REQUIRED TASK
Please update the lines of the listing from the line with "order: Poales" up to and including its last line, changing "common name" to "vernacular name" and leaving everything else unchanged.
::: MATERIAL FOR THIS TASK
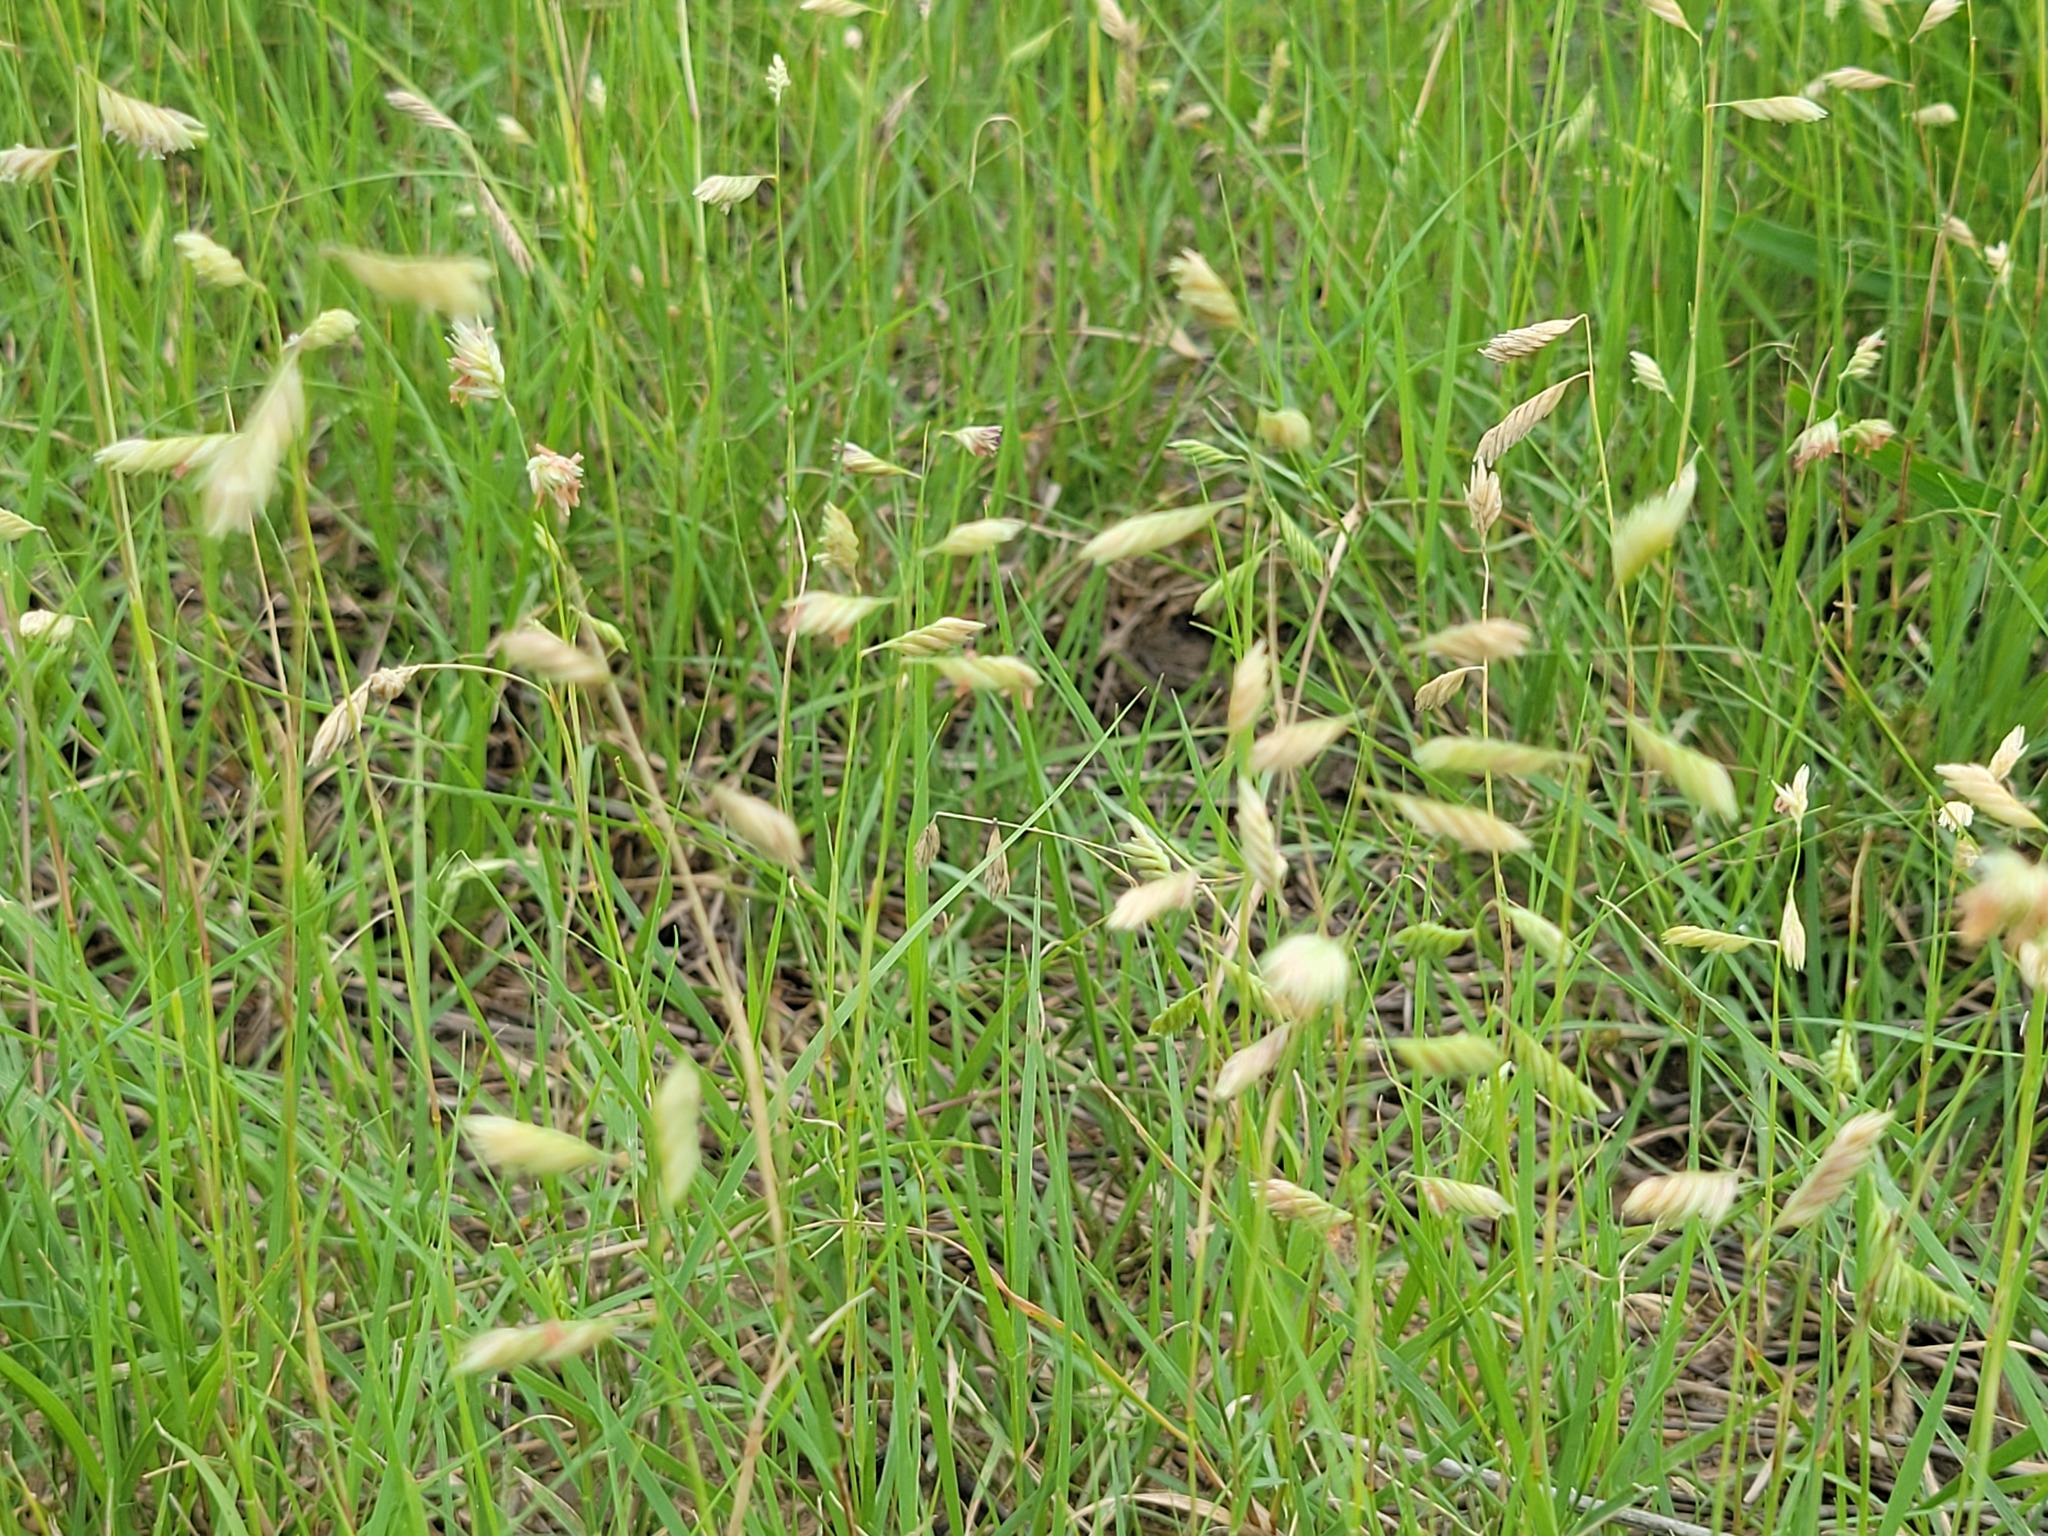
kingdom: Plantae
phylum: Tracheophyta
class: Liliopsida
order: Poales
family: Poaceae
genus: Bouteloua
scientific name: Bouteloua dactyloides
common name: Buffalo grass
::::::
OUTPUT OF THE EXERCISE
order: Poales
family: Poaceae
genus: Bouteloua
scientific name: Bouteloua dactyloides
vernacular name: Buffalo grass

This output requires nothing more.